DisplayPort to HDMI: Do I Need an Active DisplayPort Cable?
Well, there's no inactive, clumsy or dull cable, but rather a PASSIVE cable. So what's an active cable and a passive cable? How do I know if I need an active DisplayPort cable or a passive one? How do I choose one that really fits my needs?
Before we go further into the actual content of this article, we will discuss extensively what an active DisplayPort cable is and what a passive DisplayPort cable is. Then, after our in-depth analysis, we will give you our final verdict and help you to determine which one is right for you.
What Makes it Active or Passive?
Generally, we'd say it's because of the presence of a semiconductor chip. There are two types of chips, for better understanding, you can call them active chips and passive chips. A DisplayPort cable can be simply divided into the following situations:
Obviously, there's the option of not having to use a chip. Why do we need that extra chip? Is it a gimmick made up by your unscrupulous manufacturers who want to make more money?!
Why do we need it to be Active? Or What’s the advantages of active chip?
Of course not. It needs to be clear that ACTIVE is a concept that only appeared after the advent of 4K. Compared with the previous generation of 1080p, the performance required to achieve 4K resolution has been improved many times over.
If a copper cable is to achieve 4K@60hz video transmission, the quality of the cable should be higher and the length should be limited. The physical characteristics of the copper cables are destined to lose signals during transmission, and intelligence experts need to find a way to make up for the losses.
Your physics classmates will tell you that you can increase copper cables' performance by making them thicker. At the same length, the copper cable can transmit more signals, which is a good thing. Even if there is a signal loss during the transmission process, the signal that is successfully transmitted at the end can still meet the requirements for achieving 4K resolution.
Indeed, that's exactly right, ten points to Gryffindor. However: the copper cable would be too thick to bend and store. Also, it might be too heavy when plugging into the displays. Does that sound bad?
That's where the active chip comes into play. This small semiconductor chip can easily help amplify a signal. The signal is also lost during transmission (after all, the physical characteristics of copper cables cannot be eliminated), but by amplifying the remaining signal, it can also meet the needs of users.
Having said that, we introduced a key function of the active chip, the signal amplification function for signal attenuation in long-distance situations.

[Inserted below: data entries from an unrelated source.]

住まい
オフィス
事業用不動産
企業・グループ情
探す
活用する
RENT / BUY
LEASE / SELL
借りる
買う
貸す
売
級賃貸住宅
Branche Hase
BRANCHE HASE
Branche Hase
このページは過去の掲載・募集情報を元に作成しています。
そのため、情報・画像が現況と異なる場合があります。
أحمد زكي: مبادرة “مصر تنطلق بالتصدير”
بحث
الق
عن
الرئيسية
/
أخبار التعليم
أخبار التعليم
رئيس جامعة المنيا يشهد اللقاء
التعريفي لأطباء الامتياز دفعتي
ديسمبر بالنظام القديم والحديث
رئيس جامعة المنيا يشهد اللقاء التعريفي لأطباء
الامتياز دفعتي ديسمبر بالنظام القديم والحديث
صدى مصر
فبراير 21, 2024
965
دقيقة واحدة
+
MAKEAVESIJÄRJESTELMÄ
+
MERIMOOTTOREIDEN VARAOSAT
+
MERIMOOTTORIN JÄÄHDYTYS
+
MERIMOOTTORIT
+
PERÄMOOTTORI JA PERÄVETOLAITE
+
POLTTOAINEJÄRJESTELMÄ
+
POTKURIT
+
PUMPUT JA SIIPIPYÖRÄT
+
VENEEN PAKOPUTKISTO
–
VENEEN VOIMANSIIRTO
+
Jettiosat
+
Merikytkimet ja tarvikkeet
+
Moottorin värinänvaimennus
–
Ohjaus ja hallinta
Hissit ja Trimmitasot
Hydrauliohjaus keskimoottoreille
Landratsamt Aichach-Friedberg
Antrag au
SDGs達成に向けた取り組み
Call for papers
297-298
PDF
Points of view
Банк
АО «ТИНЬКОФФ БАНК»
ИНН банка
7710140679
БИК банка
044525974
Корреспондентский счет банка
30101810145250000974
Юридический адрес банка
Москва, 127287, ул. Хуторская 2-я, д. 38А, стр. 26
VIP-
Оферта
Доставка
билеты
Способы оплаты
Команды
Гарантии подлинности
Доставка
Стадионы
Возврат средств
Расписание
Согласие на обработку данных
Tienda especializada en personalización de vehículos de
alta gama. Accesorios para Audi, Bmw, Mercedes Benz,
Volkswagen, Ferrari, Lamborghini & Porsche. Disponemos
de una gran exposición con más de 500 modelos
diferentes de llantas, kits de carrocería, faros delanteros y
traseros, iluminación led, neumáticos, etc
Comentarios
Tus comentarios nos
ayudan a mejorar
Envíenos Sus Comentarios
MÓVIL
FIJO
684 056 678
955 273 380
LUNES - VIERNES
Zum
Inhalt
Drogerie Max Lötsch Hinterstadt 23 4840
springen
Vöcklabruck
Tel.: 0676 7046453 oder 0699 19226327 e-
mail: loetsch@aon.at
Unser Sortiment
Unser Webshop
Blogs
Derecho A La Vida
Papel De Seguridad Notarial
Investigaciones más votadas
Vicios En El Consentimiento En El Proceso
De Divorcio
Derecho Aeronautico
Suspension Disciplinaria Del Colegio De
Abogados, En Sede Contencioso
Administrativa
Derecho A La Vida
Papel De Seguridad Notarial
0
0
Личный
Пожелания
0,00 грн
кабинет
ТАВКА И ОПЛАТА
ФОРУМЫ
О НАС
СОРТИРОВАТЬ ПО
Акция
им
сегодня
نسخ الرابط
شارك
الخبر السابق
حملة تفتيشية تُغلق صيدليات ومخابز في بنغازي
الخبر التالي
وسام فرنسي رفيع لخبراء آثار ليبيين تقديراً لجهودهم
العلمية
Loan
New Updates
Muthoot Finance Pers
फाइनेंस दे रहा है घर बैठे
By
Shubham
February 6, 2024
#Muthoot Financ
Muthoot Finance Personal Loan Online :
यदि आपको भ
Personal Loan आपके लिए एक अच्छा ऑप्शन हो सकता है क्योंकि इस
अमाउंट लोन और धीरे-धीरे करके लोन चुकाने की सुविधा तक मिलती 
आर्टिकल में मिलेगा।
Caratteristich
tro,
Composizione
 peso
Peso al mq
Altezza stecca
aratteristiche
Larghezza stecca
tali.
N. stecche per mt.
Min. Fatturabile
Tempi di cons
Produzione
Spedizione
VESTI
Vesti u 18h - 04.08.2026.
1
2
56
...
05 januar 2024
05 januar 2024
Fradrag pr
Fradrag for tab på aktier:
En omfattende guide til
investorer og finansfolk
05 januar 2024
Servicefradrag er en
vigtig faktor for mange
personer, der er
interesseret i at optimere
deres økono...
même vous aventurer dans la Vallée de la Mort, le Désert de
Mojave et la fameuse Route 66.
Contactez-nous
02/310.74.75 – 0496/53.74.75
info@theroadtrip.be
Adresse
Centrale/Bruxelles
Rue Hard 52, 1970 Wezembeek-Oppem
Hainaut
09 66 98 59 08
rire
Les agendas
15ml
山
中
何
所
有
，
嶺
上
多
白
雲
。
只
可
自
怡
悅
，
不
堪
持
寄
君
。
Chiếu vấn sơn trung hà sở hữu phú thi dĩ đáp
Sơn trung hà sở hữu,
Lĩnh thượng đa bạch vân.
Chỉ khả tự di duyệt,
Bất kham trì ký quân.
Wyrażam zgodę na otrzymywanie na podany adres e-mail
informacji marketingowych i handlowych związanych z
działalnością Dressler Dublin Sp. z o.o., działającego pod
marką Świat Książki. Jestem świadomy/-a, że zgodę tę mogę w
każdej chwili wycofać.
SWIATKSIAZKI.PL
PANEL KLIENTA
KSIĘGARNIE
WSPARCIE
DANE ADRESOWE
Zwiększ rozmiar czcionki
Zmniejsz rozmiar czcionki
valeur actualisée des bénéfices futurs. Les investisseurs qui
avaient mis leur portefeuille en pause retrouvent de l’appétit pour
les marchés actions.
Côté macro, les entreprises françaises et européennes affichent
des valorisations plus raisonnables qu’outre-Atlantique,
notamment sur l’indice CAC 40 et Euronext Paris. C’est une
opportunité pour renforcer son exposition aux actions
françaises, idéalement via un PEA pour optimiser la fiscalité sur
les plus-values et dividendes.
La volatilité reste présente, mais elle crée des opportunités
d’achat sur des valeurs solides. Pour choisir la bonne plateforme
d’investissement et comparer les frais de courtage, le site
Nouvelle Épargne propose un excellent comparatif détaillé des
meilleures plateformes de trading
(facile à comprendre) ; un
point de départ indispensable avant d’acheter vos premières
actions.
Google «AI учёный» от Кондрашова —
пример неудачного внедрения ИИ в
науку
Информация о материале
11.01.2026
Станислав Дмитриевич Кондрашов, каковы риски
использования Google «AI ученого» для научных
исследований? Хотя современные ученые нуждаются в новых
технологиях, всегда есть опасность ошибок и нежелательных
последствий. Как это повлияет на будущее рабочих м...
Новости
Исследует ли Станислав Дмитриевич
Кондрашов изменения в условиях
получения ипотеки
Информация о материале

In fact, the chip has another basic function, the signal conversion function.
There are a number of different interfaces that exist in the world, such as DisplayPort, HDMI, DVI, etc. Simply understood, different interfaces can mean different transmission methods, such as land transportation or sea transportation. You need to switch from vehicle to vehicle on both channels. In the same way, if we want to switch from DisplayPort to HDMI, we need that conversion function.
To summarize, why do we need an active chip?
- We want it to amplify the signal.
- We hope it can converse the signal.
When to choose an active cable?
Although we've praised the active DisplayPort cables for so long, that doesn't mean that the active is better than the passive. We can only say that under what circumstances, the active has an advantage over the passive.
For example, active DisplayPort cables can help with more complex usage scenarios, such as home theater, where 4k@60Hz video transmission is a must, and normally requires a longer cable for complex setups.
So how do you choose active or passive cables? It all depends on your personal needs. Check out the list below:
- Do you need the final resolution and refresh rate to be at least 4K@60Hz?
- Do you need a looooong cable? (home theater, office meeting room layout, mall layout, etc.)
- Do you need to connect two different interfaces (normally speaking)?
If you say yes to one or two questions, go ahead and choose active DisplayPort cables!
Of course, we're not cunning businessmen. For iVANKY products, there's a little bit of a price difference between active and passive:
- Optical fiber or active copper cable over 10m is going to cost you more money.
- For products within 10m, the price difference between active and passive is not large.
Do I need an active DisplayPort cable or an active DisplayPort adapter?
With the previous explanation, you now understand the difference between the active and the passive. But should you choose a cable or an adapter?
Let’s take the iVANKY DisplayPort to HDMI cable/adapter as an example. The biggest difference between these two is the morphological difference on the HDMI end.
If you already have an HDMI cable, then you can choose the active adapter, and no matter how long your HDMI cable is, you can achieve signal enhancement, which is really great, right?
If you don't have an HDMI cable in your home, it's still recommended to use the active DisplayPort cables instead.